Songs and Selves
by Andrew Collins
Author John Green has achieved two great literary accomplishments in his body of work.
The first is his repeated creation of authentic child-poets – characters who are dreamers of dreams, philosophers in essence, but definitely still 21st century teenagers.
Second, and wonderfully embodied in his novel Paper Towns, is Green’s knack for spinning out a number of disparate strands – ideas, literary references, plotlines, and dramatic tensions – and then tying them together in a conclusion chock-full-o’ sucker punches of unapologetic zeal for the adventure of life.
The film version of Paper Towns (released to DVD Oct. 20) strives for that same genius, with about as many delightful hits as disappointing misses.
Like the book, it follows the final weeks of Quentin Jacobson’s senior year of high school. Quentin (Nat Wolff) lives next door to the coolest girl ever, Margo Roth Spiegelman (Cara Delevingne), and is in love with her. One seemingly random evening, Margo comes to Quentin’s window and asks him to join her for a night of epic shenanigans. He reluctantly follows along and ends up having the time of his life. But just as a future with Margo begins to appear possible, she disappears, leaving a trail of clues for him to follow.
Quentin does what any teenage guy would do in that situation – find that girl.
From a structural perspective, the film tries to take up a few too many of the aforementioned strands without sufficiently developing them. In the opening flashback, for example, when Margo and Quentin find a dead man in the park, she speaks about “all the strings inside someone breaking,” but the film never revisits this idea.
Likewise, Walt Whitman’s poem “Leaves of Grass” gets enough screen time in the film to lead Quentin to his own doorjamb to find a clue from Margo, but Whitman’s masterpiece doesn’t stay on as a guide to life, as it does in the book – even though it wouldn’t have been very hard to include it further. A brief scene of Quentin in English class, for instance, offered the perfect opportunity to show him asking his teacher about “Leaves of Grass” – but we only learn that he has missed a quiz.
I wonder if this is indicative of the times. Paper Towns and The Fault in Our Stars achieve a special status among YA literature because they manage to work writers like Shakespeare and Whitman into the lives of prom- and videogame-obsessed kids. The reader thus has to wrestle with great literature in order to fully appreciate the story. Yet these literary elements have been largely stripped out of the film adaptations. Part of this, in fairness, could be limitation of the medium. The film Paper Towns would have been pretty boring if it tried to faithfully capture Quentin’s experience of reading through “Leaves of Grass” over and over again in search of clues. But I can’t help wondering if today’s movie-going audience would be literate or thoughtful enough to appreciate a stronger literary element.
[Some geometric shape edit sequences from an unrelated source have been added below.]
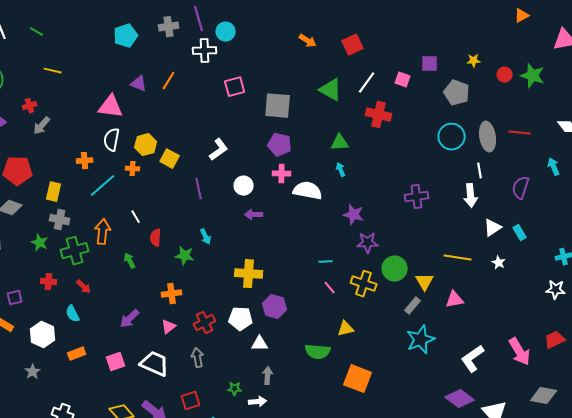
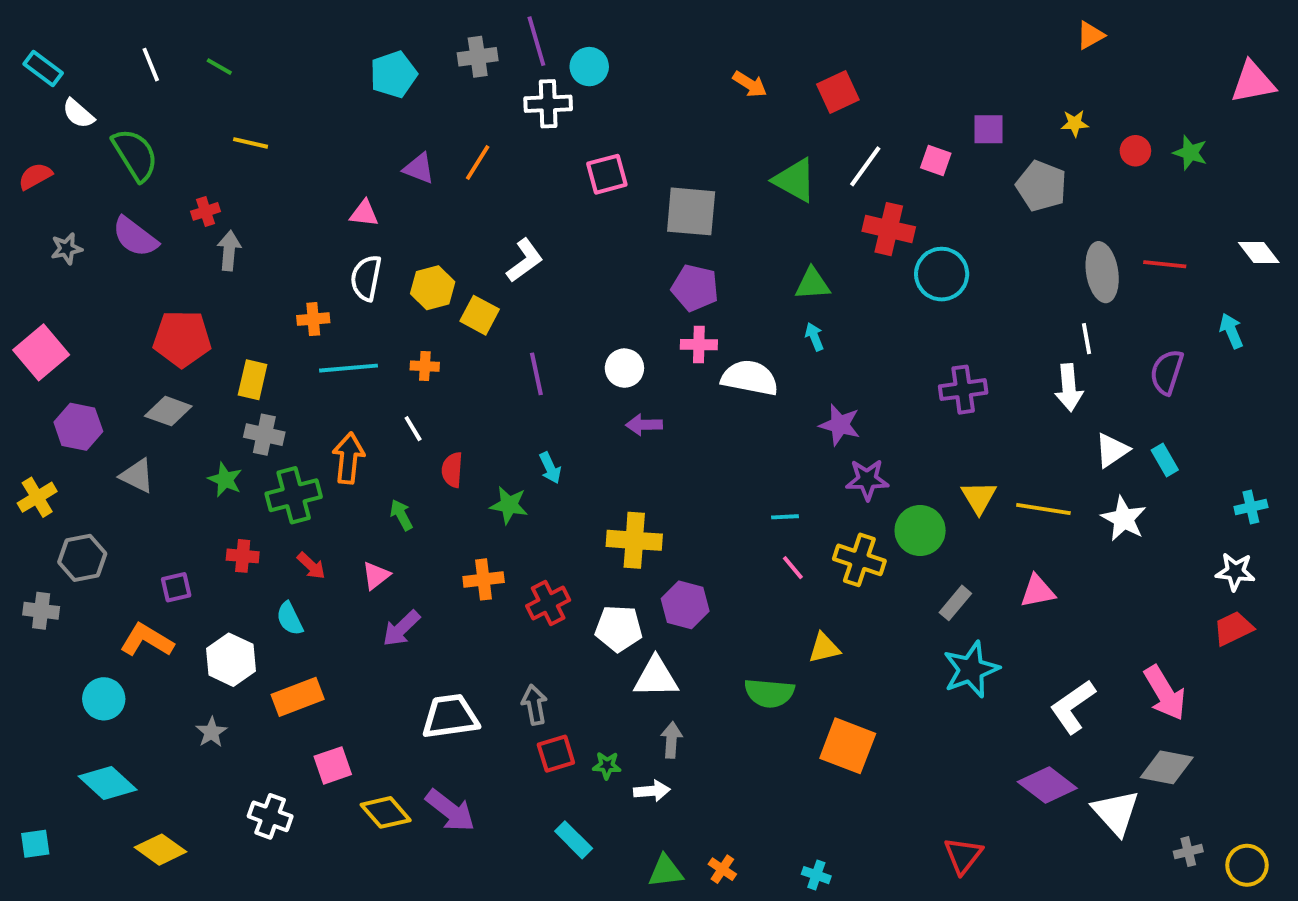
orange triangle: (522, 16) -> (1090, 35), moved
green star: (533, 76) -> (1190, 153), size x0.7
pink triangle: (111, 107) -> (364, 213), size x0.6
gray arrow: (42, 126) -> (229, 251), turned 144
cyan circle: (452, 137) -> (942, 274), moved
white L-shape: (219, 150) -> (525, 260), moved
orange cross: (133, 169) -> (425, 366), moved
cyan line: (103, 186) -> (348, 368), turned 36
white star: (499, 263) -> (1124, 519), size x1.6
yellow triangle: (425, 282) -> (979, 497), moved
red cross: (205, 323) -> (548, 603), moved
pink triangle: (169, 327) -> (376, 576), moved
red trapezoid: (555, 340) -> (1233, 628), moved
white triangle: (260, 344) -> (656, 677), size x1.4
orange rectangle: (77, 354) -> (298, 697), size x1.4
pink square: (116, 362) -> (333, 765), moved
white trapezoid: (155, 364) -> (450, 716), turned -32
gray diamond: (544, 396) -> (1167, 767), moved
red square: (191, 401) -> (556, 754), moved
And yet, there is much to make this movie worthwhile. For starters, it is very well cast. It’s nice to see three high school seniors on the big screen who actually look like 18-year-olds stuck in awkwardly evolving adolescent bodies (Wolff is a young 20 years old, and Austin Abrams, who plays Quentin’s friend Ben, is in fact 18 years old.).
And as a story, Paper Towns still manages to distill a few big themes and deliver them clearly, if a bit heavy-handedly.
In Quentin’s dogged pursuit of Margo, he learns that you can’t make real people into mythic, larger-than-life figures: “What a treacherous thing to believe that a person is more than a person,” he says. The myth always ends up being a projection of our own hopes and will always let us down.
At the same time, Quentin’s quest drives him to break down the paper facades of upper-middle-class suburbia. “All the things paper-thin and paper-frail,” says Margo. “And all the people, too. I’ve lived here for eighteen years and I have never once in my life come across anyone who cares about anything that matters.” She’s right. In the process of stripping away the structures that gave his life a sense of safety and normalcy, Quentin experiences the thrill of leaving the comfort zone of routine. He sees that life is full of joys that surpass our paltry expectations, if only we’ll take a chance and step out to seize them.
It’s a worthwhile antidote to the cheap distractions of smartphones, social media, and high school gossip. Margo’s refusal to follow the path suburbia maps out for her exposes the tension between the slog of preparing for the future and the momentary rush of “bringing the rain.” It’s an understandable feeling, caught between the straight-laced life of good grades and a college education, and the heart-pounding immediacy of spending your nights avenging injustice, taking nonstop road trips from Florida to New York, or dancing in empty conference rooms in the tallest building in town.
How does a kid choose one or the other?
Well, maybe she could start by reading some Shakespeare and Whitman.